An example command line would look like the following:

python \
--birdseed birdseed.calls.txt \
--output_vcf GBM-Native-02-0047-Normal.vcf \
--snp_annotation_file GenomeWideSNP_6.na30.annot.hg18.csv.pickle \
--array_sample TRIBE_p_TCGAaffx_B1_2_GBM_Nsp_GenomeWideSNP_6_D08_155834 \
--vcf_sample GBM-Native-02-0047-Normal \
--fasta ~/fasta/hg18.fasta \

In the above example, we're taking the birdseed.calls.txt as input, and outputting a file called GBM-Native-02-0047-Normal.vcf.  Since this an hg18 sample (both the birdseed and the pickle file are hg18), we add the --add_chr command, since our birdseed output used simple numbered chromosomes (e.g. 1 instead of chr1), whereas our reference uses the chr1 convention.  Since our samples are named differently in the birdseed file, we use the --array_sample parameter to specify the name in the birdseed file, as well as the --vcf_sample to indicate what we'd like to be in the output VCF.  This is important, as your sample name here must match what's specified in the BAM file for ContEst to run correctly (there are ways around this, but why not get it right now).

Sample output from a run should look like the following:

python --birdseed example_calls_small.txt --output_vcf my_sample.vcf --snp_annotation_file GenomeWideSNP_6.na30.annot.hg18.csv.pickle --array_sample FADGE_p_TCGA_b100_SNP_N_GenomeWideSNP_6_C08_747496 --vcf_sample MY_SAMPLE --fasta ~/fasta/hg18.fasta

[Status] loading the FASTA file...
[Status] loading the annotation file...
[Status] loading from pickled annotation file...

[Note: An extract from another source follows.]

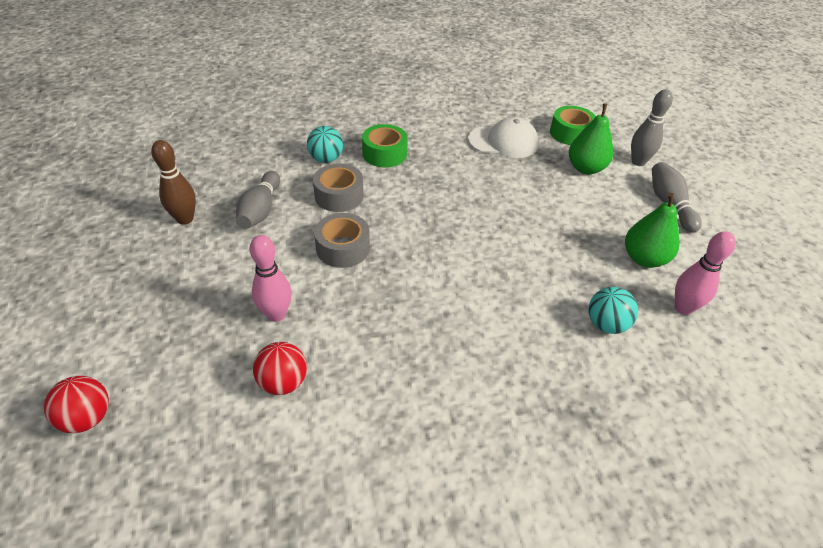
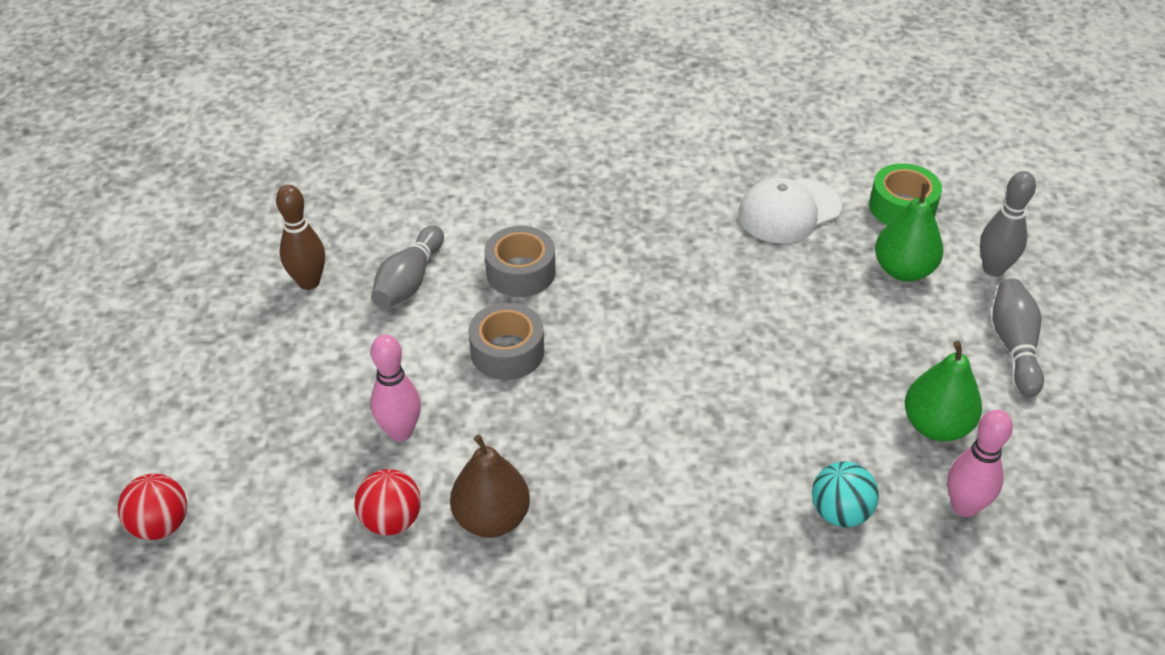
camera: 15 degrees right, 0 degrees up
turquoise ball [307,126,343,163] -> none
green tape [362,124,408,167] -> none
white cap [468,117,539,158] -> white cap turned 135 degrees clockwise [738,177,842,244]
none -> brown pear [450,435,530,538]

Contig (chromosome) ordering

You may run into trouble when the ordering of the contigs in your birdseed file are different than your genome build Fasta file; the best way to handle this is to use the --contig_ordering to provide a reordering of the output contigs to match that of the  Fasta file.  This file is simply a list (one chromosome name per line), indicating the order of contigs you'd like to have in the output VCF, regardless of what was seen in the input birdseed file.  Contigs not listed in this file will be omitted from the output, even if they're in the input birdseed file.